• What to produce:
Could you arrange the lines of the items below as a JSON list of strings, one string per line, with blank lines left out? Begin at the first line of the items and stop after the line that contains "Сайты образовательных учреждений", including only these lines.

• Entries shown:
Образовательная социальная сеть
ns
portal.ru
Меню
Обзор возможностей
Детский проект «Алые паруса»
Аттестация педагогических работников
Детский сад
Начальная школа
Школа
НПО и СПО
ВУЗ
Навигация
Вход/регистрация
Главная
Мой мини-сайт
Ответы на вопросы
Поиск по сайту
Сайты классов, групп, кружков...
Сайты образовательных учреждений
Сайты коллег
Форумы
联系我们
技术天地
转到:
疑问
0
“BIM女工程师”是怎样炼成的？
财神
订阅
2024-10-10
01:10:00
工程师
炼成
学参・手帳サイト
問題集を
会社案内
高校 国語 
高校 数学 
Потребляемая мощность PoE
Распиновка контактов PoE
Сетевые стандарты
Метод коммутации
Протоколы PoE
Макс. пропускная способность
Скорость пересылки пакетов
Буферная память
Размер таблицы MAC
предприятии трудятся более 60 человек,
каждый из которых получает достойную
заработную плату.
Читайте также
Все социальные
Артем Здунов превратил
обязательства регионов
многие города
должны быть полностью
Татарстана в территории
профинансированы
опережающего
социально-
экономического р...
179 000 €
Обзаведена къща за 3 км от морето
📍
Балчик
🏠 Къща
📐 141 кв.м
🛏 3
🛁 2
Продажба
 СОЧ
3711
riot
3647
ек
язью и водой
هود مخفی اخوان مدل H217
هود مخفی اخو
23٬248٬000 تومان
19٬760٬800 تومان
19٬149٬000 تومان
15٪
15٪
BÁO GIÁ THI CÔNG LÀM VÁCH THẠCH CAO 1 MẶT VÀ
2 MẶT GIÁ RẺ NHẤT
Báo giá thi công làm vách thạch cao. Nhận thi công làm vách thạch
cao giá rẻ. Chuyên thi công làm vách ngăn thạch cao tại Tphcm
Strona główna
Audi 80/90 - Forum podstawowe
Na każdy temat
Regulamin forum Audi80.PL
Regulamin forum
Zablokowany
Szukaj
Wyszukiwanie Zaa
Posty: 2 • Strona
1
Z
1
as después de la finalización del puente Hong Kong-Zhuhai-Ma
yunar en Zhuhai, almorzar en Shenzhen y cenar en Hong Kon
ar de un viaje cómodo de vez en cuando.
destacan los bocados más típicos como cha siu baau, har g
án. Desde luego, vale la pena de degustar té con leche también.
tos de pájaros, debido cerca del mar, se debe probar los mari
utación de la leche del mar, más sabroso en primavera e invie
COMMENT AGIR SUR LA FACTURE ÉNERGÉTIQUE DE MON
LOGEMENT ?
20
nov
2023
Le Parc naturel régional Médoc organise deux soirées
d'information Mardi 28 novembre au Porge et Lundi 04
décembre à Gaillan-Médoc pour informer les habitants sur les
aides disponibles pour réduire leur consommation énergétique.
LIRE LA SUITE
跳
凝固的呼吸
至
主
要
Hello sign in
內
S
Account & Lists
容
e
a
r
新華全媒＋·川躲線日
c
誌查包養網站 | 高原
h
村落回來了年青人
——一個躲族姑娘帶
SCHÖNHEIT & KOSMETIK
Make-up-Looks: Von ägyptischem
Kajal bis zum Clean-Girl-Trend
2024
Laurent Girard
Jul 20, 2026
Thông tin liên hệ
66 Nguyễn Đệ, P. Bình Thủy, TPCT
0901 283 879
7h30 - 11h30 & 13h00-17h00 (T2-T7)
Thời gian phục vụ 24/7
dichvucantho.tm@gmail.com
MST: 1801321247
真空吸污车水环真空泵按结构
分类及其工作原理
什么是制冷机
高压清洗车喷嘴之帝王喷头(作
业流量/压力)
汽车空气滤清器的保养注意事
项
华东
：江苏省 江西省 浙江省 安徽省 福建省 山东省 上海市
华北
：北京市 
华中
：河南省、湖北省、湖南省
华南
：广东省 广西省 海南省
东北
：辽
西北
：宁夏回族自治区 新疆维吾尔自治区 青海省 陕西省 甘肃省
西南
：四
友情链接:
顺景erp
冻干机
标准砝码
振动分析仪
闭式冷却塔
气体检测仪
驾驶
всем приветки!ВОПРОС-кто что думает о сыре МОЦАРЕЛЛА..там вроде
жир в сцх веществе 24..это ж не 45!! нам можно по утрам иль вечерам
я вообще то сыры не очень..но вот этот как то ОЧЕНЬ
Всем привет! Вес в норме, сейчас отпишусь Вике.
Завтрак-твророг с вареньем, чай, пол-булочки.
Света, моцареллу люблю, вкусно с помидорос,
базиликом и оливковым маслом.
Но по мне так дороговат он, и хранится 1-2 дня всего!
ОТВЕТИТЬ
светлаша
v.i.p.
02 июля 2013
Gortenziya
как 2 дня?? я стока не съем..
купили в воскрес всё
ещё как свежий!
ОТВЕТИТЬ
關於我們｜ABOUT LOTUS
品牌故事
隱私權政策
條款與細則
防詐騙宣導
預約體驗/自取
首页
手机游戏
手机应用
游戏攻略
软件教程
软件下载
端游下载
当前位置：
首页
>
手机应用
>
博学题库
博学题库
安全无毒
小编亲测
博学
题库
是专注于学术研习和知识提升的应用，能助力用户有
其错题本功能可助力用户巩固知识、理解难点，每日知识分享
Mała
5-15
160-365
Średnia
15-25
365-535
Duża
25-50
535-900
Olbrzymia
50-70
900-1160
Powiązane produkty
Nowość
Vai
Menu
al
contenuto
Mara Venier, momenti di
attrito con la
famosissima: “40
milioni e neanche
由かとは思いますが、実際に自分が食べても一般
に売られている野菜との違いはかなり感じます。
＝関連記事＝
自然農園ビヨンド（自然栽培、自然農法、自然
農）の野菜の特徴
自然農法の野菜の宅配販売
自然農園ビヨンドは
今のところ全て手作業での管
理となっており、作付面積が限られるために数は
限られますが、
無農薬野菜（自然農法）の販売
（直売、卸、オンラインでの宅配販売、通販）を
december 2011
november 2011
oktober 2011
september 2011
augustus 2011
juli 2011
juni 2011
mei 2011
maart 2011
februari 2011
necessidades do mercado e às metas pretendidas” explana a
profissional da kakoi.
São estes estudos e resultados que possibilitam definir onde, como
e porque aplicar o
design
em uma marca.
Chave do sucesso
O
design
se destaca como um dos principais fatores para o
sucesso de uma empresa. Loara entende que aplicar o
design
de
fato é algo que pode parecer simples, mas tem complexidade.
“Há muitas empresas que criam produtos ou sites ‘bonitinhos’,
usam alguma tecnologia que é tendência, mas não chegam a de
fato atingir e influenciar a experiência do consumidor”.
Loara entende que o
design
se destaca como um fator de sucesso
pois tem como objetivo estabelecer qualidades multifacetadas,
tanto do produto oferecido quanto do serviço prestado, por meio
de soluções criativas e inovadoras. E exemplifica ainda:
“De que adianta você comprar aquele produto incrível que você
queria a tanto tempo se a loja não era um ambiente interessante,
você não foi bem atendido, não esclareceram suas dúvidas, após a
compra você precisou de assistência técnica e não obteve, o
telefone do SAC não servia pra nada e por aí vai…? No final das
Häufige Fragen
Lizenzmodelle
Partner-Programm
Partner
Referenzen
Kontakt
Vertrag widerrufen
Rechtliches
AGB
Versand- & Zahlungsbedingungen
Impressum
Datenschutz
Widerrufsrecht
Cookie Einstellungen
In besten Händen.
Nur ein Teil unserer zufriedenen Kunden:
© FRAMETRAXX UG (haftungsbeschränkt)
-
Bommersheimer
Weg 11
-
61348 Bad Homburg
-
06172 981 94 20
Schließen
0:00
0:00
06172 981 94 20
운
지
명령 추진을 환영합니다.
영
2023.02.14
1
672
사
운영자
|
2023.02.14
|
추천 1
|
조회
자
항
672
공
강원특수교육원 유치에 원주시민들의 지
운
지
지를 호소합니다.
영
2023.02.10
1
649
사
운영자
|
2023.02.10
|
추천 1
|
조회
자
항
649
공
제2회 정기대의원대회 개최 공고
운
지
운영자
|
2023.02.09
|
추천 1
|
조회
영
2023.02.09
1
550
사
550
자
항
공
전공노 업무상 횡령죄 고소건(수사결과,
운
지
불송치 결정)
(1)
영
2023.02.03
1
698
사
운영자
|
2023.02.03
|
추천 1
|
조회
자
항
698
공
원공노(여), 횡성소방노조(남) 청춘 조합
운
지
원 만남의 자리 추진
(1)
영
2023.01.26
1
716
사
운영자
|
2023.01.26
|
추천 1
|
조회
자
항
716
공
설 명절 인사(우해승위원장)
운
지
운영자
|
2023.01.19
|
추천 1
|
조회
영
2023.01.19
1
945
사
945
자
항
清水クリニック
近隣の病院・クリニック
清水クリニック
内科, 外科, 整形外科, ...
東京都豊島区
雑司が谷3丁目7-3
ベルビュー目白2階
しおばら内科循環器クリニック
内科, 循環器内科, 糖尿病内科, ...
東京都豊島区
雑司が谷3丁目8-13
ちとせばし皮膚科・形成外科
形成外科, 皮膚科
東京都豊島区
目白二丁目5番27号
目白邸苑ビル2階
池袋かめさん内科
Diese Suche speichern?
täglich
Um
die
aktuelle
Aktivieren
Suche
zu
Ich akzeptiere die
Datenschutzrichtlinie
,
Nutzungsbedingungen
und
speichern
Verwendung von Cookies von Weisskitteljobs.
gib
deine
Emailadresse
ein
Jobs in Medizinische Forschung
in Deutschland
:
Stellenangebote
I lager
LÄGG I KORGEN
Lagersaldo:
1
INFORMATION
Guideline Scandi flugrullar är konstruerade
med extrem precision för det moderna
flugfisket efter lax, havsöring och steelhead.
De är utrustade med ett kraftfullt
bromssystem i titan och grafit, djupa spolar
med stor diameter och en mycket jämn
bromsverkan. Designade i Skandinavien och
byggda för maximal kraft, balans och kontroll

• Result of the task:
[
  "Образовательная социальная сеть",
  "ns",
  "portal.ru",
  "Меню",
  "Обзор возможностей",
  "Детский проект «Алые паруса»",
  "Аттестация педагогических работников",
  "Детский сад",
  "Начальная школа",
  "Школа",
  "НПО и СПО",
  "ВУЗ",
  "Навигация",
  "Вход/регистрация",
  "Главная",
  "Мой мини-сайт",
  "Ответы на вопросы",
  "Поиск по сайту",
  "Сайты классов, групп, кружков...",
  "Сайты образовательных учреждений"
]